WORK TO COMPLETE:
Down to the final line, write out the data below exactly.

EXERCISE DATA:

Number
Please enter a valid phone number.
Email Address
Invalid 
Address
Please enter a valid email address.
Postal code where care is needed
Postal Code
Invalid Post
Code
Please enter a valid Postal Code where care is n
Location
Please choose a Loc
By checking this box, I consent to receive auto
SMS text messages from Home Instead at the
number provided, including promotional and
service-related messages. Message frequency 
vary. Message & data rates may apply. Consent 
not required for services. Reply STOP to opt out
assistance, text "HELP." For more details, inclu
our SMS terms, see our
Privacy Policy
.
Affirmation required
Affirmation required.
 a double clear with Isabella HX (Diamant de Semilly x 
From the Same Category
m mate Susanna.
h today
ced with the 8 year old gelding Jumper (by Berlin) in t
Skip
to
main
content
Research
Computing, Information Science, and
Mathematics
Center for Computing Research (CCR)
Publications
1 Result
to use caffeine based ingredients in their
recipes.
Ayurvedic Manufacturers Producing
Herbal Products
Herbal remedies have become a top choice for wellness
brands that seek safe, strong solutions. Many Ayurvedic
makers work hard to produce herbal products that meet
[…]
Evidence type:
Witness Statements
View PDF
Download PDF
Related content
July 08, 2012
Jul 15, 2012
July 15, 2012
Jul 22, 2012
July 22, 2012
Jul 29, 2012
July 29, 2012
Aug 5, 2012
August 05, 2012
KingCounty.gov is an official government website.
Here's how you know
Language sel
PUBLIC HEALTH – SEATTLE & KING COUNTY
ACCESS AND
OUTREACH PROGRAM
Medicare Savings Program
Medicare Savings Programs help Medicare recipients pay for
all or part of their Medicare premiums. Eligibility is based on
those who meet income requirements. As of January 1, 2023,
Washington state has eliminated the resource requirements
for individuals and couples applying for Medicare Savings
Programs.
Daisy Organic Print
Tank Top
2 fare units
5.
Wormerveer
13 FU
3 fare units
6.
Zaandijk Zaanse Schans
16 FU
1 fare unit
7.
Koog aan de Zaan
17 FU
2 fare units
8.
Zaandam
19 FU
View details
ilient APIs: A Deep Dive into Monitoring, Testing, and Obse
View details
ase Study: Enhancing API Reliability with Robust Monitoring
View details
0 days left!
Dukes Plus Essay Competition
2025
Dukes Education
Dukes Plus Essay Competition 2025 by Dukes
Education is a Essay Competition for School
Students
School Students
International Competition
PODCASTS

SOLVED PROBLEM:
Number
Please enter a valid phone number.
Email Address
Invalid 
Address
Please enter a valid email address.
Postal code where care is needed
Postal Code
Invalid Post
Code
Please enter a valid Postal Code where care is n
Location
Please choose a Loc
By checking this box, I consent to receive auto
SMS text messages from Home Instead at the
number provided, including promotional and
service-related messages. Message frequency 
vary. Message & data rates may apply. Consent 
not required for services. Reply STOP to opt out
assistance, text "HELP." For more details, inclu
our SMS terms, see our
Privacy Policy
.
Affirmation required
Affirmation required.
 a double clear with Isabella HX (Diamant de Semilly x 
From the Same Category
m mate Susanna.
h today
ced with the 8 year old gelding Jumper (by Berlin) in t
Skip
to
main
content
Research
Computing, Information Science, and
Mathematics
Center for Computing Research (CCR)
Publications
1 Result
to use caffeine based ingredients in their
recipes.
Ayurvedic Manufacturers Producing
Herbal Products
Herbal remedies have become a top choice for wellness
brands that seek safe, strong solutions. Many Ayurvedic
makers work hard to produce herbal products that meet
[…]
Evidence type:
Witness Statements
View PDF
Download PDF
Related content
July 08, 2012
Jul 15, 2012
July 15, 2012
Jul 22, 2012
July 22, 2012
Jul 29, 2012
July 29, 2012
Aug 5, 2012
August 05, 2012
KingCounty.gov is an official government website.
Here's how you know
Language sel
PUBLIC HEALTH – SEATTLE & KING COUNTY
ACCESS AND
OUTREACH PROGRAM
Medicare Savings Program
Medicare Savings Programs help Medicare recipients pay for
all or part of their Medicare premiums. Eligibility is based on
those who meet income requirements. As of January 1, 2023,
Washington state has eliminated the resource requirements
for individuals and couples applying for Medicare Savings
Programs.
Daisy Organic Print
Tank Top
2 fare units
5.
Wormerveer
13 FU
3 fare units
6.
Zaandijk Zaanse Schans
16 FU
1 fare unit
7.
Koog aan de Zaan
17 FU
2 fare units
8.
Zaandam
19 FU
View details
ilient APIs: A Deep Dive into Monitoring, Testing, and Obse
View details
ase Study: Enhancing API Reliability with Robust Monitoring
View details
0 days left!
Dukes Plus Essay Competition
2025
Dukes Education
Dukes Plus Essay Competition 2025 by Dukes
Education is a Essay Competition for School
Students
School Students
International Competition
PODCASTS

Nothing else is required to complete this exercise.